As philosopher, historian of religions, novelist, professor, and editor, Mircea Eliade was an extraordinarily erudite scholar whose writings, methodology, and personal biography continue to generate debate in various academic disciplines. Several of his well-known books reflect a fascination with the concepts of time and history, in particular, and still influence the contemporary discussion.

Born in Bucharest, Romania, where he also received his university education, Eliade's interest in philosophy led him to study for 4 years in Calcutta and to spend several months in a Himalayan ashram. These experiences helped to make Eliade an expert on yoga—the subject of his 1933 doctoral dissertation and later book—and broadened his comparative horizons; other writings reflect Eliade's study of Eastern religions, including the Hindu and Buddhist concepts of time and history. His political affiliations caused him to leave Romania after World War II began. Following the war, Eliade taught comparative religion for 10 years in Paris, where he developed many of his seminal ideas. In 1957, Eliade came to the United States and began teaching at the University of Chicago, where he exercised tremendous influence as chair of the history of religions department for nearly 3 decades. By all standards, Eliade was a gifted and prolific writer; he published over 1,300 items, including a number of popular and influential books—two of which incorporate his major treatments of time and history, namely, Cosmos and History: The Myth of the Eternal Return and The Sacred and the Profane: The Nature of Religion. Creative and energetic, Mircea Eliade's life and wide-ranging scholarly perspectives remain provocative and controversial.

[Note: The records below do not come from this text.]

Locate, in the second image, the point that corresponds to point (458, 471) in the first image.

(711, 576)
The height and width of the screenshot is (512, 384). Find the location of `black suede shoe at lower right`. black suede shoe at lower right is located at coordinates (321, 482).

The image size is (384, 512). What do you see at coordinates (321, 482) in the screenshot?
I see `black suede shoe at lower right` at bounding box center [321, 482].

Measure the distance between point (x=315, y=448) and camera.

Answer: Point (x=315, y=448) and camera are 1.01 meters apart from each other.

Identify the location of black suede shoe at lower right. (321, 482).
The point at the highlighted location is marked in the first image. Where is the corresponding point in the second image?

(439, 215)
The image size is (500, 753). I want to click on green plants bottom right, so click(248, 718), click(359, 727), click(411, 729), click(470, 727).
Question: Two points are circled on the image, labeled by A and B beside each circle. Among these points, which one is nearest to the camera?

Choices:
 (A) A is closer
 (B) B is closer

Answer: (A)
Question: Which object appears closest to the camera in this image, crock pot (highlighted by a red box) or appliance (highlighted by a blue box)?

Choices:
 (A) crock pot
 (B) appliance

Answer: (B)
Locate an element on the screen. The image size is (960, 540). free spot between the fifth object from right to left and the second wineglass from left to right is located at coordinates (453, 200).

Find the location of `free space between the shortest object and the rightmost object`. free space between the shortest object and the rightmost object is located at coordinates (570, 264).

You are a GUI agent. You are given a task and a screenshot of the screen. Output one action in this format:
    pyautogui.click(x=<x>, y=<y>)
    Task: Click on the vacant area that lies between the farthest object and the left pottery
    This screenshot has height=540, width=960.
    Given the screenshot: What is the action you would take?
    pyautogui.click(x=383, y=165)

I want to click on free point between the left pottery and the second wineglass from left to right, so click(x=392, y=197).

Repeated use of a technical vocabulary, some of whose terms Eliade created or used in an idiosyncratic manner, reflects his fascination with the concepts of time and history. Among the world's ancient (or “archaic”) and modern cultures, he identified two different perspectives on time. On the one hand, a religious person (homo religiosus) divided time into two categories: “sacred” and “profane.” The former refers to time associated with religious festivals and other occasions (hiero-phanies) that recall and regenerate (or “reactual-ize”) the mythical time of origins. On the other hand, a modern, nonreligious person does not experience this sacred time but lives in the mundane world of ordinary historic time. Members of this secular (or profane) society do not have access to illud tempus, the mythical, ideal time that gives meaning to life. In Eliade's analysis, myths reach across time and provide explanations of what took place and how things came into existence at the beginning of time (ab origine) and provide examples for human behavior. Eliade also emphasized the distinction between cultures that perceived time as cyclical and allowed for periodic reoccurrences of sacred, primordial time (“myth of the eternal return”) and those that did not. The latter saw history as linear and irreversible, and Eliade emphasized the special place of history in the noncyclical perspective of the Judeo-Christian tradition.

Time—its passage and our experience of it—is also a major theme in Eliade's fiction, as seen, for example, in the character Stephane in The Forbidden Forest. Eliade advocated a new humanist agenda and wanted his readers, who live in a desacralized world, to rediscover the sacred in their lives—including its manifestations in space and time.